### Problems
a – Reproduce word for word the part of the permAlone benchmark thread starting with "it is about" and going on through "a lot slower.".
b – Resume the forum thread on permAlone benchmarks, picking up after its last sentence.

### Reading text
Here are my benchmark :
benchmark permAloneSuperPatternOpti very complex : 150.52
benchmark permAloneDavidF25 very complex : 31.45
benchmark permAloneMesterum very complex : 1060

Very complex is for permAlone(“aaaaaaaaabbbbbbbbbbccccccccddddeeeeeefffgggghhhhij”), it is equal to approximately 5.15302338787e+61

permAloneSuperPatternOpti is the best solution I was able to found.
I explain this solution [here]

I should have sharing it before, but I felt a little shame about my bloated source code now that I understand programming a little better, I also wanted to improve my explanation and understand David_f25 solution (yes, because I still don’t understand it).
The thing is, I will probably never do it, because I have less time now.

Where is your benchmark?
I took your code from https://codefights.com/challenge
change a bit in magicRecipeOfProtection and getReps functions to work but I found not to match your benchmark results.
DavidF25 code was in C++
Has codefights.com/ an option for benchmarks? I’m new on codefights.com/.

I concur with @mesterum - the @dionisos2 permAloneSuperPatternOpti solution is much faster than the earlier @dionisos2 solution but still 2-3X slower than the @mesterum solution

I tested "aaabbccdefgh" and "aaaeeefghijkl"

I also tested the DavidF25 js code at https://github.com/dionisos2/no_repeat_please/blob/master/david-f25.js

it is about 40% slower than @mesterum solution

@mesterum Sorry, I forgot to share the link to the benchmark, it is here.
You should open “no_repeats_plz.html” to see the result.
All my code is unnecessarily ugly, so if you have hard time understanding it, don’t try too hard, tell me, and I will fix it.

You can see I translated the David_f25 solution in javascript to do the test, here

@ppc, @mesterum, there is a difference in time complexity, like you said, for medium input as “aaabbccdefgh”, the mesterum solution can be faster, but when you try big input, like “aaaaaaaaabbbbbbbbbbccccccccddddeeeeeefffgggghhhhij”, mesterum solution start to be a lot slower.

Anyway the mesterum solution is very ingenious and I am unsure I would have been able to discovers it if I had go on the same path than him.
This problem seems to be very open and allow all kind of interesting solutions.

### Data excerpt

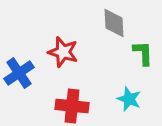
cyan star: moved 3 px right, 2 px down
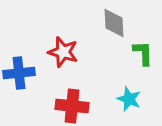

### Responses by task
a –
it is about 40% slower than @mesterum solution

@mesterum Sorry, I forgot to share the link to the benchmark, it is here.
You should open “no_repeats_plz.html” to see the result.
All my code is unnecessarily ugly, so if you have hard time understanding it, don’t try too hard, tell me, and I will fix it.

You can see I translated the David_f25 solution in javascript to do the test, here

@ppc, @mesterum, there is a difference in time complexity, like you said, for medium input as “aaabbccdefgh”, the mesterum solution can be faster, but when you try big input, like “aaaaaaaaabbbbbbbbbbccccccccddddeeeeeefffgggghhhhij”, mesterum solution start to be a lot slower.

b –
Has codefights.com/ an option for benchmarks? I’m new on codefights.com/.

No, aside from the fact that too slow solutions will be rejected.

Ok I put some order in my code.
All the tests and benchmarks are in main.js.

Here is the output I get :

Test simple for permAloneBruteForce : true
Test simple for permAloneBruteForceOpti : true
Test simple for permAlonePattern : true
Test simple for permAloneAlbinutte : true
Test simple for permAloneProgheal : true
Test simple for permAloneSuperPatternOpti : true
Test simple for permAloneMesterum : true
Test simple for permAloneDavidF25 : true
Test complex for permAloneSuperPatternOpti : true
Test complex for permAloneMesterum : true
Test complex for permAloneDavidF25 : true

------------- "aaaeei" -------------

Benchmark for permAloneBruteForce : 5.52
Benchmark for permAloneBruteForceOpti : 1.84
Benchmark for permAlonePattern : 1.40
Benchmark for permAloneAlbinutte : 0.56
Benchmark for permAloneProgheal : 2.60

------------- "aaabbccdefgh" -------------

Benchmark for permAloneSuperPatternOpti : 0.31
Benchmark for permAloneMesterum : 1.60
Benchmark for permAloneDavidF25 : 1.54

------------- "aaaaaaaaabbbbbbbbbbccccccccddddeeeeeefffgggghhhhij" -------------

Benchmark for permAloneSuperPatternOpti : 111.88
Benchmark for permAloneMesterum : 1040.55
Benchmark for permAloneDavidF25 : 31.43

It seems that for “aaabbccdefgh” I don’t get the same result than @ppc.
It is also strange that Mesterum and David_F25 solutions are so near of each other for medium inputs. (I maybe have a mistake in my benchmark, but I don’t see where).

Oh… this one really hurt my ego. I was stuck on passing the last test for a few days.

In the end I have 2 versions of my code: Eggs, and Eggs - Table, posted in jsperf and they seem to benchmark pretty good to the Advanced. Feel free to test against my code for comparison.

:Edit: I solved it. My problems were that the functions I made weren’t in the permAlone() (not exactly sure why this matters but I’m a newb), and there was something fishy about calling perm() with the results from swap() stored into the ‘array’ outside of the even/odd if statements (so I called swap() inside of perm() inside the even/odd if statements).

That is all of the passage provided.